The Fed Net Liquidity indicator is a concept discovered by Max Anderson to calculate the fair value of SPX (S&P 500 Index).
The formula he shared on Twitter consists of the Fed Balance Sheet, TGA (Treasury General Account), and Reverse Repo.
Net Liquidity = Fed Balance Sheet - (TGA + Reverse Repo)
The data for each component above is accessible on the FRED website.
- Fed Balance Sheet https://fred.stlouisfed.org/series/WALCL
- Treasury General Account (TGA) https://fred.stlouisfed.org/series/WTREGEN
- Reverse Repo https://fred.stlouisfed.org/series/RRPONTSYD
Alternatively, you can use the script below (written by a thinkScript OneNote contributor) to show the Net Liquidity indicator in ThinkorSwim.
This indicator can be used to go long and short the market, precisely the S&P 500 index.
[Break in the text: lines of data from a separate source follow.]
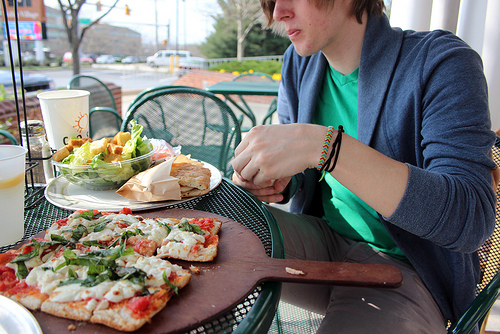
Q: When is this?
A: Daytime.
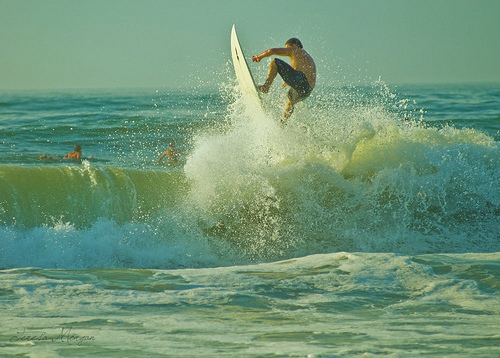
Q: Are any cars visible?
A: No, there are no cars.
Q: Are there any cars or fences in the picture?
A: No, there are no cars or fences.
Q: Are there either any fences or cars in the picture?
A: No, there are no cars or fences.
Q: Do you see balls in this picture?
A: No, there are no balls.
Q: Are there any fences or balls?
A: No, there are no balls or fences.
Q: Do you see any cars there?
A: No, there are no cars.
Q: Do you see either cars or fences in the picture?
A: No, there are no cars or fences.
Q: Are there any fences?
A: No, there are no fences.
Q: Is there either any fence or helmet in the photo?
A: No, there are no fences or helmets.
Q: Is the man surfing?
A: Yes, the man is surfing.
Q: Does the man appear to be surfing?
A: Yes, the man is surfing.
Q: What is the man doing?
A: The man is surfing.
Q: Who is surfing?
A: The man is surfing.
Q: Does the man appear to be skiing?
A: No, the man is surfing.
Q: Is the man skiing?
A: No, the man is surfing.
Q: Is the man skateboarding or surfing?
A: The man is surfing.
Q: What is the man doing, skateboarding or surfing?
A: The man is surfing.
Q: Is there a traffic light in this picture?
A: No, there are no traffic lights.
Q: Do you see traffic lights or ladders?
A: No, there are no traffic lights or ladders.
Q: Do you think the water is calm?
A: Yes, the water is calm.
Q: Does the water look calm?
A: Yes, the water is calm.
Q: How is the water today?
A: The water is calm.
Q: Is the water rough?
A: No, the water is calm.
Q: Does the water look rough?
A: No, the water is calm.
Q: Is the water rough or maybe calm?
A: The water is calm.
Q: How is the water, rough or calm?
A: The water is calm.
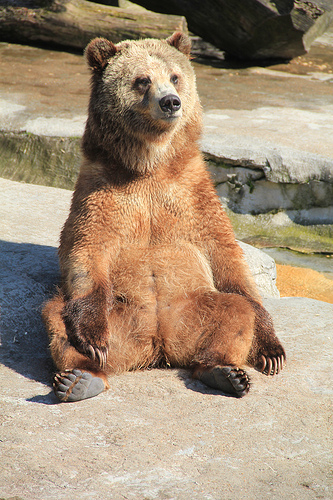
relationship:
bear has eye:
[41, 26, 289, 408] [134, 76, 148, 90]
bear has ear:
[41, 26, 289, 408] [83, 37, 117, 69]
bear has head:
[41, 26, 289, 408] [79, 30, 204, 166]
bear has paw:
[41, 26, 289, 408] [68, 306, 112, 367]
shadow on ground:
[0, 237, 89, 405] [2, 32, 333, 498]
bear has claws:
[41, 26, 289, 408] [88, 343, 97, 357]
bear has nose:
[41, 26, 289, 408] [159, 93, 180, 114]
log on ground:
[0, 1, 192, 65] [2, 32, 333, 498]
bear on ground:
[41, 26, 289, 408] [2, 32, 333, 498]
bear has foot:
[41, 26, 289, 408] [52, 365, 109, 404]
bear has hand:
[41, 26, 289, 408] [68, 306, 112, 367]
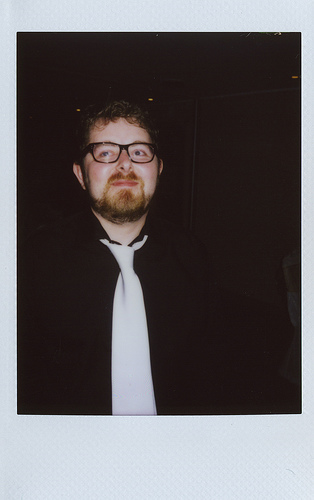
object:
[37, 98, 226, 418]
man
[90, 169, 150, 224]
beard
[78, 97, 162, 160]
hair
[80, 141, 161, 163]
glasses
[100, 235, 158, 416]
tie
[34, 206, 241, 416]
shirt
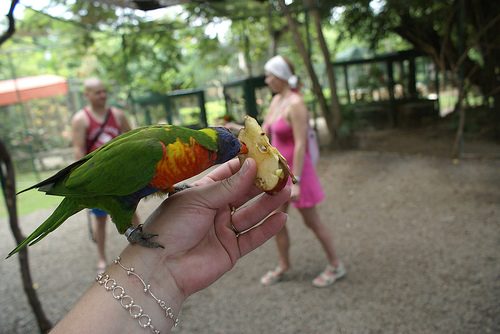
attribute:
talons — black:
[120, 225, 168, 248]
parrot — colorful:
[9, 112, 249, 257]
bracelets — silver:
[94, 266, 165, 332]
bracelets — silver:
[111, 251, 186, 328]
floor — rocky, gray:
[379, 173, 466, 303]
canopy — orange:
[0, 73, 67, 105]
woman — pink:
[248, 49, 352, 294]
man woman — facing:
[35, 48, 327, 128]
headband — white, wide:
[253, 60, 328, 104]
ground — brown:
[167, 137, 498, 329]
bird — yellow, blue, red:
[28, 65, 235, 260]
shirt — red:
[83, 107, 120, 154]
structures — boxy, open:
[328, 47, 441, 124]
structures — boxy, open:
[222, 68, 275, 125]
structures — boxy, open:
[130, 87, 208, 131]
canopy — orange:
[0, 77, 73, 102]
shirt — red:
[73, 105, 148, 178]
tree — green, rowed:
[119, 21, 179, 123]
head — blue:
[211, 125, 246, 160]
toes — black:
[258, 243, 389, 298]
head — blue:
[213, 126, 248, 165]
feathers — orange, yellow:
[20, 122, 216, 195]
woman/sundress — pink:
[256, 49, 346, 289]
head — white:
[77, 75, 114, 112]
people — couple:
[65, 50, 354, 292]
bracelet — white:
[113, 252, 180, 326]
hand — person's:
[144, 154, 288, 304]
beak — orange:
[238, 139, 251, 155]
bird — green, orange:
[3, 120, 253, 260]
Fed Net Liquidity Indicator for ThinkorSwim
# amalia
# 10/03/2022
# thinkScript OneNote
declare lower;
def a = If(IsNaN(Close("WALCL:FRED")), a[1], Close("WALCL:FRED"));
def b = If(IsNaN(Close("WTREGEN:FRED")), b[1], Close("WTREGEN:FRED"));
def c = If(IsNaN(Close("RRPONTSYD:FRED")), c[1], Close("RRPONTSYD:FRED"));
def SPX = If(IsNaN(Close("SPX")), SPX[1], Close("SPX"));
def SPXFairValueNetLiq = (A - (b + c)*1000)/1000/1.1-1625;
def SPXFairValue = If(!IsNaN(Close), SPXFairValueNetLiq, Double.NaN);
# Melvin C.
# added on 10/19/2022
plot difference = close - SPXFairValue;
plot overbought = 350;
plot oversold = -150;
How To Use the Fed Net Liquidity Indicator
This year so far, the Net Liquidity indicator has presented three perfect short entries on the SPX.
- Jan 3
- Apr 20
- Aug 15
According to Max Anderson, the Fed Net Liquidity indicator has just two trading rules.
- Short when the reading is above 350
- Long when the reading is below -150
Take a look at the video below to learn more about the indicator.
Sources: @maxjanderson on Twitter
The three data sources are in different frequence, say weekly or daily. I do not see, in the thinkscript, this is hadled properly.
Some data is only released monthly so monthly, but the Daily and Weekly just shows minor offsets. Took me while to figure out this only works on SPX and the chart has to be on SPX and on the DAILY WEEKLY or MONTHLY
Why did we subtract 1625 in line #9; and why did we divided by 1.1?
Line #9: there is a division by 1.1 and a subtraction of 1625. Why / rationale?